[Saved entries]
>> begin

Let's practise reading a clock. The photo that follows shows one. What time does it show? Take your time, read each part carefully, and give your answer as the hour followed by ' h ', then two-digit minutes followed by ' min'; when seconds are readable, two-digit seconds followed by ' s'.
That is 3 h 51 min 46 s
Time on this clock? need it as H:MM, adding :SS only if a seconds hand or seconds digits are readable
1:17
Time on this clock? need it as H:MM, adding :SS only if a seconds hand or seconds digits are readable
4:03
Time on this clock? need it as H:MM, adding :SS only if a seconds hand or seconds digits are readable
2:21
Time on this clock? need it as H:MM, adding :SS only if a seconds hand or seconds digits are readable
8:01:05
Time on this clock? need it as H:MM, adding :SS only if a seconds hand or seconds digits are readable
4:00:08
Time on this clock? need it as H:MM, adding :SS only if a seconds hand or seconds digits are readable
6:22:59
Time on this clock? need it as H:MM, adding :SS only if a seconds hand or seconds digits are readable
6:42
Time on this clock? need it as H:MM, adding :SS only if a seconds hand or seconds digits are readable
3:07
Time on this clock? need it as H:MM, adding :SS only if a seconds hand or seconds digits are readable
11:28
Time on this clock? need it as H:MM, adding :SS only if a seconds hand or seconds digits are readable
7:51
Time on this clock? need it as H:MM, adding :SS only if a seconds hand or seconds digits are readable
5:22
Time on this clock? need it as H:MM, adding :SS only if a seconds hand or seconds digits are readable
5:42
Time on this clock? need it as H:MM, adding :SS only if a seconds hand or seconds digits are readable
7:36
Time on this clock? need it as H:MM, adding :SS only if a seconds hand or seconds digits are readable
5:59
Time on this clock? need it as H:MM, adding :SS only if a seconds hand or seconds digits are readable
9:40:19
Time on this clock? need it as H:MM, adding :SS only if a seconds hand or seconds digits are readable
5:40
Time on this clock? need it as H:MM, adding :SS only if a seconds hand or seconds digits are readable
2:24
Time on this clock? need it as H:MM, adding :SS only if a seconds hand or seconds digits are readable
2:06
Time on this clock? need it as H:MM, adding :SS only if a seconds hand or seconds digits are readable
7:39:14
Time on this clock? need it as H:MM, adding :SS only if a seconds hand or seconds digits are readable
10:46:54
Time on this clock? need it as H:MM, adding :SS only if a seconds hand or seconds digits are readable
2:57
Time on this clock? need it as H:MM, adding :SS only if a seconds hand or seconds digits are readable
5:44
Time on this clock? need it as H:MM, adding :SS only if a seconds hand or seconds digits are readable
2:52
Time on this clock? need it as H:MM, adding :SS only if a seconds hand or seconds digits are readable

>> end

Aim of the exercise.
Pick out each line above that contains the word "hour", and copy those lines.

Full answer.
Let's practise reading a clock. The photo that follows shows one. What time does it show? Take your time, read each part carefully, and give your answer as the hour followed by ' h ', then two-digit minutes followed by ' min'; when seconds are readable, two-digit seconds followed by ' s'.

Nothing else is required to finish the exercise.